"And this is your handwriting?" pointing to the scarcely legible scrawl.

"Yees, your honour," said the man, scratching his head, "I think it be; they are my /ees/, and G, and D, sure enough."

"And do you know the purport of the will you signed?"

"Anan!"

"I mean, do you know to whom Sir William—stop, Mr. Oswald, suffer the man to answer me—to whom Sir William left his property?"

"Noa, to be sure, Sir; the will was a woundy long one, and Maister Oswald there told me it was no use to read it over to me, but merely to sign, as a witness to Sir William's handwriting."

"Enough: you may retire;" and George Davis vanished.

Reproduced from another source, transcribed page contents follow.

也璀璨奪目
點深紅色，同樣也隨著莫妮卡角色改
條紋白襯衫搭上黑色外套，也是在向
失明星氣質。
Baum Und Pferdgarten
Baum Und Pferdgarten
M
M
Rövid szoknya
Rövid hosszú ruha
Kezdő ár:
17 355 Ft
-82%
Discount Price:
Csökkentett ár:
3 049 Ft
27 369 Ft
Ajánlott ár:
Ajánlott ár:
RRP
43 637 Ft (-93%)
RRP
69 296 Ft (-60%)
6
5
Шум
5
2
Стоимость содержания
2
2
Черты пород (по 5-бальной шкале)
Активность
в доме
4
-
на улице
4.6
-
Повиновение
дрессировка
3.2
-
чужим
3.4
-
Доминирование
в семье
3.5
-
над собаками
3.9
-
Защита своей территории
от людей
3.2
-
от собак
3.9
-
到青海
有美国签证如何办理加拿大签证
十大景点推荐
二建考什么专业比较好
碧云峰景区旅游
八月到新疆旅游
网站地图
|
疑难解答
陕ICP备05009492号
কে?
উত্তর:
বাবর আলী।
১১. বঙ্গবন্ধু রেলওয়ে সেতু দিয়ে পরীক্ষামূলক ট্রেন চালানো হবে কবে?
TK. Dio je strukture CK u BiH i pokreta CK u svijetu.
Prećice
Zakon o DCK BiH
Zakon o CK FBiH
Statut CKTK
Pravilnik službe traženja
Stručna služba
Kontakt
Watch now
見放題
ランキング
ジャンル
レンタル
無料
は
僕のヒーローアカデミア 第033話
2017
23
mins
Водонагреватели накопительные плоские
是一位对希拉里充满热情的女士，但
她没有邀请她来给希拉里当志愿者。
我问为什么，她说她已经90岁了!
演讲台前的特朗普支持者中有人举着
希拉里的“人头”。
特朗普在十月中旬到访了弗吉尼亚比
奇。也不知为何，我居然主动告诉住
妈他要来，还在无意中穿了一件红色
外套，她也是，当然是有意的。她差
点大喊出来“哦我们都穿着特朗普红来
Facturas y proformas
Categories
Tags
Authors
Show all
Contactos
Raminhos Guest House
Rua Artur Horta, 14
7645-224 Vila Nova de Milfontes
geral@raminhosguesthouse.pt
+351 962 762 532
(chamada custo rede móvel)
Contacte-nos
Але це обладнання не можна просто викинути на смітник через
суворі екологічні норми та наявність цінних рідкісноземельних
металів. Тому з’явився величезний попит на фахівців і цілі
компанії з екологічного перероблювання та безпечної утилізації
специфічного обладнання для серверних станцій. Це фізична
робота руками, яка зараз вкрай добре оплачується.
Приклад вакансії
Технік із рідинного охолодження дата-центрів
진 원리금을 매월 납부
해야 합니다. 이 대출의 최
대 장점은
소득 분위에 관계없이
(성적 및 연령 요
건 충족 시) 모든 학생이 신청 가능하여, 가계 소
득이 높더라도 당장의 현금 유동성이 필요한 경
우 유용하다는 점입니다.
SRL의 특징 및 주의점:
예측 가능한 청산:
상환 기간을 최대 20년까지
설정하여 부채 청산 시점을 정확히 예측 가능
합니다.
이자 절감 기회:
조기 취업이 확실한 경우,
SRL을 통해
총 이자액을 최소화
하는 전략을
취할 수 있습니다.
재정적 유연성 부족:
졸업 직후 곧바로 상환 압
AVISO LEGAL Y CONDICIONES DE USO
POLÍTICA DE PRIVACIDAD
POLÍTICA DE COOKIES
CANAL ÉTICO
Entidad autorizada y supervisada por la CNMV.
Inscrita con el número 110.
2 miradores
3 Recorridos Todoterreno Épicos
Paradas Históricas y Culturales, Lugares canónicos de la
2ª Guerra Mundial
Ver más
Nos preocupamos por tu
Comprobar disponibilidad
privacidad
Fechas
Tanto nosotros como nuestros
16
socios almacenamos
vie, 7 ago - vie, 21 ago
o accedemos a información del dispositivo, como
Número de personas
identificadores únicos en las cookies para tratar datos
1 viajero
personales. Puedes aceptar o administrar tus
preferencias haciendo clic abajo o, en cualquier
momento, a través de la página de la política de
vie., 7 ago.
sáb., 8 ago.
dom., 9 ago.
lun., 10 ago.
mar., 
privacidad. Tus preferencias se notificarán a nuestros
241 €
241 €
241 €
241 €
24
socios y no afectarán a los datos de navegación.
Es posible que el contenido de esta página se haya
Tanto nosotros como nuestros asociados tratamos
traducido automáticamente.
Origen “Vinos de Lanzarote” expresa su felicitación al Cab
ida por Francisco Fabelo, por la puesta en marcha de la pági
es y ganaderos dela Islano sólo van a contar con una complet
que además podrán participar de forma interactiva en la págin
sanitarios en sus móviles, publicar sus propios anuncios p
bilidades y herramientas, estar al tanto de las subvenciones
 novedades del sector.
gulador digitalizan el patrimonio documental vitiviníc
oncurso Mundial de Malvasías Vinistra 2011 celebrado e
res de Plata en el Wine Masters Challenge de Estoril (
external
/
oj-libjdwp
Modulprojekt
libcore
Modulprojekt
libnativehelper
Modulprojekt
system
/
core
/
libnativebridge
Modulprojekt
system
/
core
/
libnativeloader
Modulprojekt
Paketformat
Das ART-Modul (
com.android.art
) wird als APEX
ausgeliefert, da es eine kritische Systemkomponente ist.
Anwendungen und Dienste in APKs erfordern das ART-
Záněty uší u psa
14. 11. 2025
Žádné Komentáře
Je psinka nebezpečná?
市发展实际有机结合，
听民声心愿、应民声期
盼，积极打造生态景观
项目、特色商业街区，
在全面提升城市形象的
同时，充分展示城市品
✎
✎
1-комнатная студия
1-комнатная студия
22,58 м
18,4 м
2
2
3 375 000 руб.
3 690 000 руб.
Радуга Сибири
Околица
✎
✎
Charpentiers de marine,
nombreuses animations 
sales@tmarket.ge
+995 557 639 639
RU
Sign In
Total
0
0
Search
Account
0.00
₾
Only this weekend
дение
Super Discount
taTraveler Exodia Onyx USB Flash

"Mr. Oswald," said I, approaching the attorney, "I may wrong you, and if so, I am sorry for it, but I suspect there has been foul practice in this deed. I have reason to be convinced that Sir William Devereux could never have made this devise. I give you warning, Sir, that I shall bring the business immediately before a court of law, and that if guilty—ay, tremble, Sir—of what I suspect, you will answer for this deed at the foot of the gallows."

I turned to Gerald, who rose while I was yet speaking. Before I could address him, he exclaimed, with evident and extreme agitation,

"You cannot, Morton,—you cannot—you dare not—insinuate that I, your brother, have been base enough to forge, or to instigate the forgery of, this will?"